No entanto, fora do ambiente de trabalho e familiar, Silvia afirma ter enfrentado forte preconceito e isolamento. O medo de transmitir o vírus a impedia de buscar relacionamentos afetivos, por receio de responsabilidade judicial. “Eu tinha medo até de namorar. As pessoas falavam que, se eu passasse o HIV, eu podia ir presa. Então eu me retraí”, confessa.

Tristeza, depressão e hábitos prejudiciais

A insegurança gerada pelo diagnóstico errôneo contribuiu para quadros de tristeza e depressão. Silvia revela que pensava em morrer e temia prejudicar outras pessoas. Situações cotidianas passaram a causar desconforto, como abraços, nos quais ela se sentia mal por medo de contaminar o outro. Chegou a adotar medidas extremas, como manter um pano no ombro para cobrir a boca ao espirrar, mesmo sem qualquer risco real de transmissão.

O sofrimento psicológico a levou a ter insônia e a se afastar das pessoas quando elas se aproximavam, acreditando erroneamente na transmissão do vírus pela saliva. O quadro também a levou a iniciar o consumo de álcool e cigarro. “Eu pensava: vou morrer mesmo, então comecei a beber para esquecer”, desabafa. Os efeitos colaterais dos medicamentos, como tontura, moleza nas pernas, dores de estômago e falta de apetite, eram relatados aos médicos, que os atribuíam à própria medicação.

A reviravolta e as sequelas que permanecem

A virada na vida de Silvia ocorreu quando uma médica, desconfiada do histórico, suspendeu a medicação temporariamente e solicitou novos exames. O resultado confirmou que ela não possuía o vírus. “Ela falou: ‘Você não tem HIV’. Eu caí no chão chorando. Até a médica chorou comigo”, relembra Silvia.

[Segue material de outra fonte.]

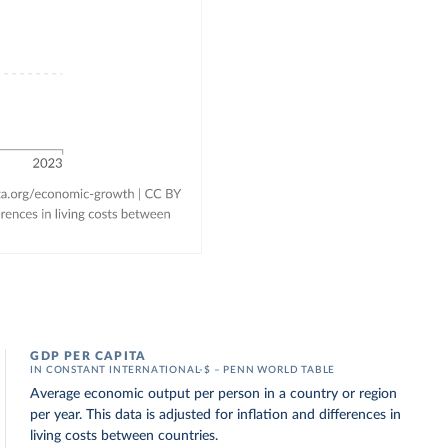
GDP PER CAPITA
IN CONSTANT INTERNATIONAL-$ – PENN WORLD TABLE
Average economic output per person in a country or region
per year. This data is adjusted for inflation and differences in
living costs between countries.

Após a suspensão definitiva dos remédios, a melhora física foi notável, com o desaparecimento da moleza nas pernas e a retomada do apetite. Contudo, as sequelas no estômago persistem devido ao uso prolongado da medicação. As consequências emocionais, segundo ela, são mais difíceis de superar. “Foram oito anos achando que eu ia morrer. Eu deixei de viver muita coisa”, lamenta. A lembrança do sofrimento ainda causa emoção e tristeza, pois “não tem como esquecer tudo que eu vivi”, resume.

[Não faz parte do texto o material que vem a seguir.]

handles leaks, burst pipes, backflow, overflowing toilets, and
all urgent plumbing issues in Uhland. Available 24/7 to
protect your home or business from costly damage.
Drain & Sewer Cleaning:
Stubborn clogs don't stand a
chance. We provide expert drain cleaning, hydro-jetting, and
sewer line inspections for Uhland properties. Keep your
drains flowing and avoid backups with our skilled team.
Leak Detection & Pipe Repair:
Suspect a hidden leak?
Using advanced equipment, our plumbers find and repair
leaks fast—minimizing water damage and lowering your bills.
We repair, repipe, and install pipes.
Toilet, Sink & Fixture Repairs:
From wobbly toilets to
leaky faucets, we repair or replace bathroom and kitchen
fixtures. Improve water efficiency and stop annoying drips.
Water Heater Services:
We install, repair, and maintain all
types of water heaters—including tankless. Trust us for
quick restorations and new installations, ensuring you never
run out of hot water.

O advogado de Silvia, Ricardo Pegolo, acompanhou seu sofrimento nos últimos dois anos e informou que eles não pretendem recorrer da decisão judicial, aguardando apenas se haverá recurso por parte da Prefeitura. A história, que ganhou destaque no Campo Grande NEWS, evidencia a importância da **rigorosidade nos diagnósticos médicos** e o impacto devastador de erros que podem alterar drasticamente a vida de pacientes. A experiência de Silvia, conforme detalhado pelo Campo Grande NEWS, serve como um alerta sobre a necessidade de **acompanhamento médico atento e contínuo** para evitar tragédias como a que ela viveu.